━━ Supplied data
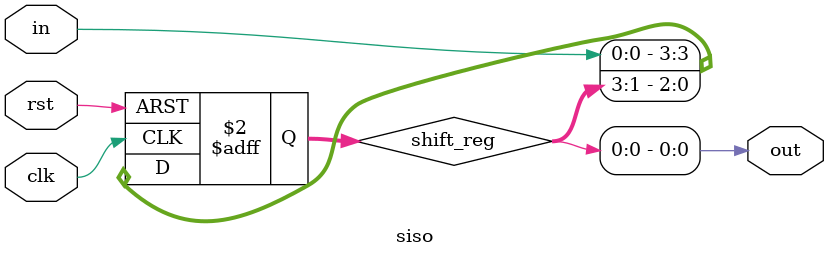
<source format=v>
module siso(
  input clk,input rst,
  input in,output out);
  reg [3:0] shift_reg;
  always@(posedge clk or posedge rst) begin
    if(rst) begin
      shift_reg <= 4'b0000;
    end
    else begin
      shift_reg <= {in,shift_reg[3:1]};
    end
  end
  assign out = shift_reg[0];
endmodule

</source>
━━━━
__Your instructions__
Please return the lines above exactly, with the pictures omitted.

__Your solution__
<source format=v>
module siso(
  input clk,input rst,
  input in,output out);
  reg [3:0] shift_reg;
  always@(posedge clk or posedge rst) begin
    if(rst) begin
      shift_reg <= 4'b0000;
    end
    else begin
      shift_reg <= {in,shift_reg[3:1]};
    end
  end
  assign out = shift_reg[0];
endmodule

</source>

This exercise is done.